Stored records
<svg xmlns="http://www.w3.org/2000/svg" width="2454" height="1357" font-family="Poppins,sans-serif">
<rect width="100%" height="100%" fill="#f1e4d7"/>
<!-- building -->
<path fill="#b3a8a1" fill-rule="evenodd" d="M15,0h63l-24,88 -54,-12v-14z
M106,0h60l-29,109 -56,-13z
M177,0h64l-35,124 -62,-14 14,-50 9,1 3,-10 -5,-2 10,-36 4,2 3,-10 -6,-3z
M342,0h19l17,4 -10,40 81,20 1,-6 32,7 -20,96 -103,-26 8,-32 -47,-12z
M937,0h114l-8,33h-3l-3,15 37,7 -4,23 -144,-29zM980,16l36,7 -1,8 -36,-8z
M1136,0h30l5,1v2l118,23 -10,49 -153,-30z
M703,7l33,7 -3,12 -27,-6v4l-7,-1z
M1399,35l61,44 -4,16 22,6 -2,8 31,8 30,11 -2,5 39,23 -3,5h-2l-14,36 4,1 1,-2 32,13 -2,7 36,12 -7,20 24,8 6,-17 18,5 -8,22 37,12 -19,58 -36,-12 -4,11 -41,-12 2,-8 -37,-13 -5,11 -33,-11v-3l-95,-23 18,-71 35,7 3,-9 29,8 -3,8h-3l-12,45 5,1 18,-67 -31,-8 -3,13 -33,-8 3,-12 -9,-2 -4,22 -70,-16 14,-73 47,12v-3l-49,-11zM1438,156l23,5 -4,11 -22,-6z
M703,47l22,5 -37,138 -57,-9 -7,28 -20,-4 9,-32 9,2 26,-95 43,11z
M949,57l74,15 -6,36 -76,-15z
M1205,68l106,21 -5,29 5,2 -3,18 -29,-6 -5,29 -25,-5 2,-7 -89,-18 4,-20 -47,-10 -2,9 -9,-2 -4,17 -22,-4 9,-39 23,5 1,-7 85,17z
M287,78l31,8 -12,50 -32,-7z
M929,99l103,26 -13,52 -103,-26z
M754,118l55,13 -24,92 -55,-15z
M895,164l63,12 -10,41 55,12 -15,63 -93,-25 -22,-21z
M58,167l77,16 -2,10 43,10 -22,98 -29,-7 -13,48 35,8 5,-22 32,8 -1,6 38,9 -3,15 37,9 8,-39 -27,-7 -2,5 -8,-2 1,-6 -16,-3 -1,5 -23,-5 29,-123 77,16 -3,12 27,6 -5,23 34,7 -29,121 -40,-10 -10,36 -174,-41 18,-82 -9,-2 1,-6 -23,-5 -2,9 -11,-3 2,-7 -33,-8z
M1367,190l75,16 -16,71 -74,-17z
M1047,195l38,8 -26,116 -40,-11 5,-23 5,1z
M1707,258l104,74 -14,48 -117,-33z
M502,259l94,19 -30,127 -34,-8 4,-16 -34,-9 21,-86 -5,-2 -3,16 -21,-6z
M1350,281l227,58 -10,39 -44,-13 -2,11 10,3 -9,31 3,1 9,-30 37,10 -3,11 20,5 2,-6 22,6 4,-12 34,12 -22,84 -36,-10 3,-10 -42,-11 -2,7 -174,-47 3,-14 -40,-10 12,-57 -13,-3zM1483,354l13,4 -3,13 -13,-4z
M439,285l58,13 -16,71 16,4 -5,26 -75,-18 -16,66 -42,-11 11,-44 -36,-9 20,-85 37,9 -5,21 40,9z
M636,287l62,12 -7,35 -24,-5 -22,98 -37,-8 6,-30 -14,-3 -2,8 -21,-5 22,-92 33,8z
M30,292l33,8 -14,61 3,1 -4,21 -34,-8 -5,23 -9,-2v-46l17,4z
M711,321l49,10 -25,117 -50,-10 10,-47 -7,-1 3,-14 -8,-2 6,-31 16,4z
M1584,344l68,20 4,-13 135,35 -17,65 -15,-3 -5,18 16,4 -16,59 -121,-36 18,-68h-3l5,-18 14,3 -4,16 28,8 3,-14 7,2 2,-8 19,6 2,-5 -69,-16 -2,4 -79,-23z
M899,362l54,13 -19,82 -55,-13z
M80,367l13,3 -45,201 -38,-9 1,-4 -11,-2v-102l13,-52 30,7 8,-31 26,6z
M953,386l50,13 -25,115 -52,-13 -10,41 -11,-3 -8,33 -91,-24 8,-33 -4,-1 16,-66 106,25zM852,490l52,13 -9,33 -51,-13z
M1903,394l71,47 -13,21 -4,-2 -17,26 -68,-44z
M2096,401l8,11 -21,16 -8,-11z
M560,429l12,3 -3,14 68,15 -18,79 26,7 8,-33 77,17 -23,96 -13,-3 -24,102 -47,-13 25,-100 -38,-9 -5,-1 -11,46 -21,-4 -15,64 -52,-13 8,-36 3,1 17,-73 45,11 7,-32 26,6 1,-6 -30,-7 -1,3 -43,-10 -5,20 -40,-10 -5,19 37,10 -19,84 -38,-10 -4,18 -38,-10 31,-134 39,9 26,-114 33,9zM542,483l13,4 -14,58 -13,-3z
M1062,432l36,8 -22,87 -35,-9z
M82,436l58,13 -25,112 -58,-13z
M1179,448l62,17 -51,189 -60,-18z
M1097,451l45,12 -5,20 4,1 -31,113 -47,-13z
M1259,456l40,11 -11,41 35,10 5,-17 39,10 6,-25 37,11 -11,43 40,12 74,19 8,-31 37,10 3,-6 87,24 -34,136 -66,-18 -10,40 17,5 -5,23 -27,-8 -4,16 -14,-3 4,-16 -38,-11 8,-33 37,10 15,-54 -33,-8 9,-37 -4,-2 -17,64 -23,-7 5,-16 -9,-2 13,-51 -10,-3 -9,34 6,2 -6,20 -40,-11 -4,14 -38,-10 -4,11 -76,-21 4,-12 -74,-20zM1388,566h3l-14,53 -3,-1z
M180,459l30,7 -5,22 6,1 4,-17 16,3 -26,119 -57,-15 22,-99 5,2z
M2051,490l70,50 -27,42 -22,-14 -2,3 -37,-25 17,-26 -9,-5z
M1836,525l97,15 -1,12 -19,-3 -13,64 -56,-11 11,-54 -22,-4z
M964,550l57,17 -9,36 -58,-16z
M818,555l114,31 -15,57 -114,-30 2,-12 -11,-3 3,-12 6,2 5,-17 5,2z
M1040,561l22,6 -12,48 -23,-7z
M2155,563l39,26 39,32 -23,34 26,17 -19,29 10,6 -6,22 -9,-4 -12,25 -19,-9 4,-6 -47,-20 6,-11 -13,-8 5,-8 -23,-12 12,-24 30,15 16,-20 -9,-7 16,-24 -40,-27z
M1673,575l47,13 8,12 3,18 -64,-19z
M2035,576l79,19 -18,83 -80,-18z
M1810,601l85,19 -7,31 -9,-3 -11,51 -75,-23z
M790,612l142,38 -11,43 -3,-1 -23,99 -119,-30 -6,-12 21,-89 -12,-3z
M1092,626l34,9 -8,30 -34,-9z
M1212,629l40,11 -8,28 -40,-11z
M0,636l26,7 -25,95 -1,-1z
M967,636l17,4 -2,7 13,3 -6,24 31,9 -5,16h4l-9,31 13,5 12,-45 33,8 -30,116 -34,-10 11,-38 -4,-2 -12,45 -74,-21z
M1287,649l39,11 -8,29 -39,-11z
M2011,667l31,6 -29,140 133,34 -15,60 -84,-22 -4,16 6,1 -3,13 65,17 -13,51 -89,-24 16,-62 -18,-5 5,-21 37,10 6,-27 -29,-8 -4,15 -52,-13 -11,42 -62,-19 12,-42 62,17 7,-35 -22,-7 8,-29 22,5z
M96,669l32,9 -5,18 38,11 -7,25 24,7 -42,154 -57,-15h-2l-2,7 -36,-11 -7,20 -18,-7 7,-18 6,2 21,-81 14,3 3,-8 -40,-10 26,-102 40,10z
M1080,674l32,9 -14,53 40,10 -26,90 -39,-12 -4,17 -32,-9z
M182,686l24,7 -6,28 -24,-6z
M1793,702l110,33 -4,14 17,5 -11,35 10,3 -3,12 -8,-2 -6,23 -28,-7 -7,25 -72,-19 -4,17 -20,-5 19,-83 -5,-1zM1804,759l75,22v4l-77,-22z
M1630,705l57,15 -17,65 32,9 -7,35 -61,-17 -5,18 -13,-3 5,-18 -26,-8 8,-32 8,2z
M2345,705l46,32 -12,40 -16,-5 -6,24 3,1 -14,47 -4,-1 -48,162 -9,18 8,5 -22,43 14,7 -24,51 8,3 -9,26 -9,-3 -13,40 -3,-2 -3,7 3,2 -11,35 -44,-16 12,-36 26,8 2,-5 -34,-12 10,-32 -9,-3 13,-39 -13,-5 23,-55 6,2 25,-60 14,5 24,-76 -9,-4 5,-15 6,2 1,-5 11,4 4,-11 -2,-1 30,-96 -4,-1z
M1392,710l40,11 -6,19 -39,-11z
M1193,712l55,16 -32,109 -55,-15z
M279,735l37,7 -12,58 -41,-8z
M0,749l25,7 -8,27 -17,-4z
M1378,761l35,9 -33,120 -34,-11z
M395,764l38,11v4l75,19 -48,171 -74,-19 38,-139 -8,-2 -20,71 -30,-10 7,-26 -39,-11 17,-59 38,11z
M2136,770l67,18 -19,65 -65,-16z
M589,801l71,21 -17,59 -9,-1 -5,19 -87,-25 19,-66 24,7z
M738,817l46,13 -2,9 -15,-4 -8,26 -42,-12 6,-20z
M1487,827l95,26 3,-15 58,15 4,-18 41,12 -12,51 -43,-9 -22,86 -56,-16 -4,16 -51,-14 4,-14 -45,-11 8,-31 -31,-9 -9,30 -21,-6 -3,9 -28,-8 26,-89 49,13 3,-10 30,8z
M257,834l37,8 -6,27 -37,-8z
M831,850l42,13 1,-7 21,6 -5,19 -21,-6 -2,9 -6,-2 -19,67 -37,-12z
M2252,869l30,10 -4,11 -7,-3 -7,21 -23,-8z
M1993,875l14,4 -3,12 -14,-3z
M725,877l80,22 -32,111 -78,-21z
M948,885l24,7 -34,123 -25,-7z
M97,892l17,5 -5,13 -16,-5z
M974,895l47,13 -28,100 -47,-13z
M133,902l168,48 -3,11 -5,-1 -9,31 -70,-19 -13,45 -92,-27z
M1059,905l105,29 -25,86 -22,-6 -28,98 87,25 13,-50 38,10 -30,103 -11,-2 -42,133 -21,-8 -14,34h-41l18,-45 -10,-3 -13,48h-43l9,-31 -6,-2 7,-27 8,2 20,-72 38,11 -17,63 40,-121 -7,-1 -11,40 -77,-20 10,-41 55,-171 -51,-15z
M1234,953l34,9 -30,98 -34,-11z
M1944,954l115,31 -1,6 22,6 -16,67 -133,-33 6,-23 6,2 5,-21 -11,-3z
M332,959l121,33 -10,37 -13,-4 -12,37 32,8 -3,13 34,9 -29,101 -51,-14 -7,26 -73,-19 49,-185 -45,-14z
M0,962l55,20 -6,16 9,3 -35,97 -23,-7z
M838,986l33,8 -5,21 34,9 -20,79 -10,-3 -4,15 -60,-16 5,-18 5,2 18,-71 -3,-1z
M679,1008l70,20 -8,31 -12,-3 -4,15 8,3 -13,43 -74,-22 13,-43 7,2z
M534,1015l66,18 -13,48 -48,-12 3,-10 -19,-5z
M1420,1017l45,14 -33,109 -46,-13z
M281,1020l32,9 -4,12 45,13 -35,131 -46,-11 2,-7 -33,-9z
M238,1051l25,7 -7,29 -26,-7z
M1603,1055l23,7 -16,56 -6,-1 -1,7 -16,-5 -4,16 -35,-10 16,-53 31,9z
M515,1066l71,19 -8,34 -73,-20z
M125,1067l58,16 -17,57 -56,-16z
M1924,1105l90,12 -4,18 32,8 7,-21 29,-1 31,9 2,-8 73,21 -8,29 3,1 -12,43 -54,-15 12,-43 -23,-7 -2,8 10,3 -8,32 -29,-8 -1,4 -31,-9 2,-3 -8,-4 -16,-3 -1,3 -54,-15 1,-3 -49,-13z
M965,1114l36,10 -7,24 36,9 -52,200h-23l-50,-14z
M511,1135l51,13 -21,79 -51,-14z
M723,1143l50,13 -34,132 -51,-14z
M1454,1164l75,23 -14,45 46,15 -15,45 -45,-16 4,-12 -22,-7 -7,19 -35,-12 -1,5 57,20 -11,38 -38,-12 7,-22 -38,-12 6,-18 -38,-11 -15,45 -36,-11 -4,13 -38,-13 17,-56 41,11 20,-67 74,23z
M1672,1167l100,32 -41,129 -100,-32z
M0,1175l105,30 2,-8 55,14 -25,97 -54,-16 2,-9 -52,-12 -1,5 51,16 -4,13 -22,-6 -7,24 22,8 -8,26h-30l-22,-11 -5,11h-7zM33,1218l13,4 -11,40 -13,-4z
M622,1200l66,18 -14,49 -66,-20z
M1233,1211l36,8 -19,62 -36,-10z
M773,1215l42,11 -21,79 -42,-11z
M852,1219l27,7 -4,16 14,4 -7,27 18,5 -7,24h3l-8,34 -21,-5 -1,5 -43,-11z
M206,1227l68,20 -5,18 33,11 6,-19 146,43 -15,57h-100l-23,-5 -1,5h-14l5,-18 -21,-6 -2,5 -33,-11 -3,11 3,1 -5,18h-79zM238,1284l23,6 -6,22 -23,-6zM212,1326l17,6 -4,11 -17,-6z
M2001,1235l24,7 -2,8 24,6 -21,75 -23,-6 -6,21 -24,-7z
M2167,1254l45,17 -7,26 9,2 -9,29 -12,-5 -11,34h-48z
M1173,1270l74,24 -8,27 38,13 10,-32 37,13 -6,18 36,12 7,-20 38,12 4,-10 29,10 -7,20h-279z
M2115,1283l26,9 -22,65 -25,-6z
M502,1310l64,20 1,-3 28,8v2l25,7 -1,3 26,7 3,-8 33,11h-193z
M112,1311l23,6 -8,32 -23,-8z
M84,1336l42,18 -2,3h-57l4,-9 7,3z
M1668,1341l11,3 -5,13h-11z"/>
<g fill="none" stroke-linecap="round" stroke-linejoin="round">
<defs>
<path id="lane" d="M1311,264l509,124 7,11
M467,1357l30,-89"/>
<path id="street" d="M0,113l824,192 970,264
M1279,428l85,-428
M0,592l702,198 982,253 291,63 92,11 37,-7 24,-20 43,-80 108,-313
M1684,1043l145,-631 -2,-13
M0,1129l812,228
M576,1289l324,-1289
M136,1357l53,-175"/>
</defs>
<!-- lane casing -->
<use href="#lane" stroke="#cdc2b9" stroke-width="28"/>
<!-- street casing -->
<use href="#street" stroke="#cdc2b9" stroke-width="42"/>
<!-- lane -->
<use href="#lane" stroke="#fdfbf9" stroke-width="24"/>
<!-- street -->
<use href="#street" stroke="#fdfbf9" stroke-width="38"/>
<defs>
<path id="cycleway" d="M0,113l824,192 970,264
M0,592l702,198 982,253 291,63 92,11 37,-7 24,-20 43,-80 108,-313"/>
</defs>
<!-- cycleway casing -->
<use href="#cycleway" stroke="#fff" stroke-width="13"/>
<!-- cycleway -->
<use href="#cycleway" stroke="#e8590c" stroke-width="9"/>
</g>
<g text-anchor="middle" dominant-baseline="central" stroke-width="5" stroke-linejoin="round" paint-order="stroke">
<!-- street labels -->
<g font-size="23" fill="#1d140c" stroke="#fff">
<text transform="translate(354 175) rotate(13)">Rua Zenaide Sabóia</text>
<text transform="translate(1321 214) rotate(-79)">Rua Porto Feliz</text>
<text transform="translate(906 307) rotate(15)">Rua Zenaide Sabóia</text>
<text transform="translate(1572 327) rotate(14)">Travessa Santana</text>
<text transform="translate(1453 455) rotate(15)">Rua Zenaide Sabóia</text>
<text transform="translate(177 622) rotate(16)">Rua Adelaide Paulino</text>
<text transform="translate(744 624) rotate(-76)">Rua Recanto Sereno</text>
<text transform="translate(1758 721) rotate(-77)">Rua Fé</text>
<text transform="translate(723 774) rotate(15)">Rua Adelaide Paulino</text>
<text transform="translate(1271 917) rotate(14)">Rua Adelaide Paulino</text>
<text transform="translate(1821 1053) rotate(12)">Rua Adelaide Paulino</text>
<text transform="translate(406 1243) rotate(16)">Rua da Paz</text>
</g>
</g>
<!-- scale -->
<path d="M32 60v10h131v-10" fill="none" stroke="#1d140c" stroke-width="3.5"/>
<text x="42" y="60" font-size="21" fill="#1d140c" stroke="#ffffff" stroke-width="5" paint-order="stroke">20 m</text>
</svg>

Exercise
Search the records above for the string "none". Report each line that has it.

Your response
<g fill="none" stroke-linecap="round" stroke-linejoin="round">
<path d="M32 60v10h131v-10" fill="none" stroke="#1d140c" stroke-width="3.5"/>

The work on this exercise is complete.